The most powerful moments of drama onstage — including that potent psychological moment for the spectator, and for the actor — are frequently performed through music, usually a song. The money note was put into that tune for a reason. The tried-and-true saying goes:


“When the emotion is too strong for dialogue, the character sings. When that emotion becomes too strong for song, the character dances.”


The emotions currently on the atrociously politically correct stage start out, vehemently, with revenge; descend into grotesque hate-filled madness; and garishly arrive at murder — of whatever and whoever the stupid money-men and money-women decide must be killed off, in their own monied interests. Those thespian corpses compose their own Philistine themes of art, literature, drama — even music itself! St. Patrick had an easier time vanquishing that killer snake than do the proudly American audiences in finding true theatrical entertainment, that apogee of musical theatre synonymous with George M. Cohan.

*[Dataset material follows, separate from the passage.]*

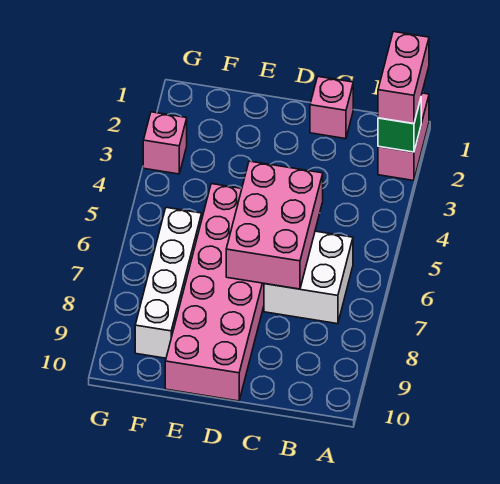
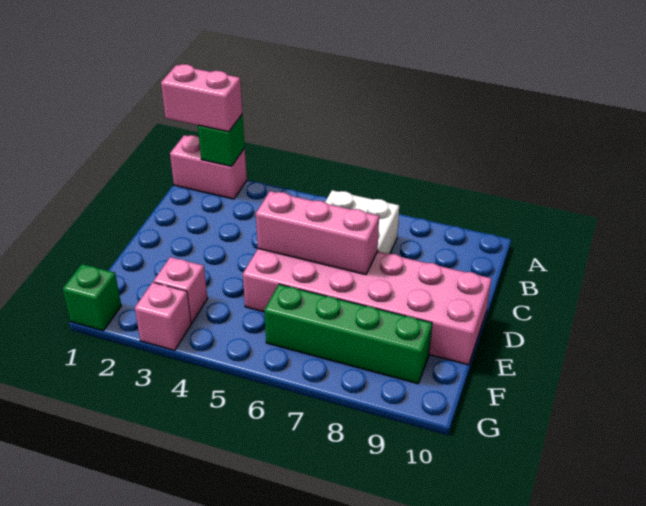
pink 1x1 brick [310,77,353,139] -> pink 1x1 brick moved to [153,257,208,323]
pink 2x3 brick [226,161,323,289] -> pink 1x3 brick [256,191,379,275]
white 1x4 brick [135,208,202,358] -> green 1x4 brick [264,284,432,384]
none -> green 1x1 brick [63,264,121,331]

I do not believe that musical theatre has died in America. It’s dormant, very deep asleep, much like Rip Van Winkle, protectively hiding through sleep from his shrewish, abusive wife. That fishwife has been the brutish boring Broadway of the past half-century. Rip dozed off for only twenty years; the awakening of true musical theatre may be long overdue, but I believe that every thing occurs in its due time.


Old forms give way to newer forms, sometimes to awful newer forms. But the classics remain. The eternal beauty of melody and lyrics, wedded forever in the art of sincere song, it shall never perish. Such music might be forgotten for a while, but it will never be abandoned in a land where those gifted songsmiths forged compositions from heart and soul, where the imaginative mind refused to wilt before the woes of the weary weary world.


In this weary weary world, we need more of the genius and the gutsy showmanship of the days of yore, before performance art became an artless bore. We need the laughter and the cheer that the current cadres of humorless harridans lack whilst they attack the slightest sound or soupçon of merriment. The Americans proud to be American know more about the real dramas of life than any pompous poseur on the stage today, with its faux-morality plays, peddled by harpies and confidence men.


Any time that someone can whistle “I’m a Yankee Doodle Dandy”; any time that a person thrills to the strains of “Some Enchanted Evening,” American musical theatre lives as never before. The bleak minutes in one’s life are transformed by healing tears through these tender, exquisite songs,“Ol’ Man River”” and “Climb Ev’ry Mountain”. Summertime becomes fair to middling, bearable, and much more fascinating, whenever you sing “Summertime” in the thick of the hot hot air.


Speaking of air, “The Song Is You” initiated its performance life in 1932 in the musical, Music in the Air. The song was included in the 1943 Hollywood film of the same name, but it ended up on the cutting room floor. Sinatra brought it back though, with the help of Tommy Dorsey, as the last song that Francis performed with that band.


“I hear music when I look at you” . . .


Any red-blooded woman, or man, loves the music of those words, on-stage or off.


And any warm-hearted Celt loves the music of an Irish blessing:


May you always have this blessing:

A soft breeze when summer comes.

A warm fireside in winter,

And always the warm soft smile of a friend.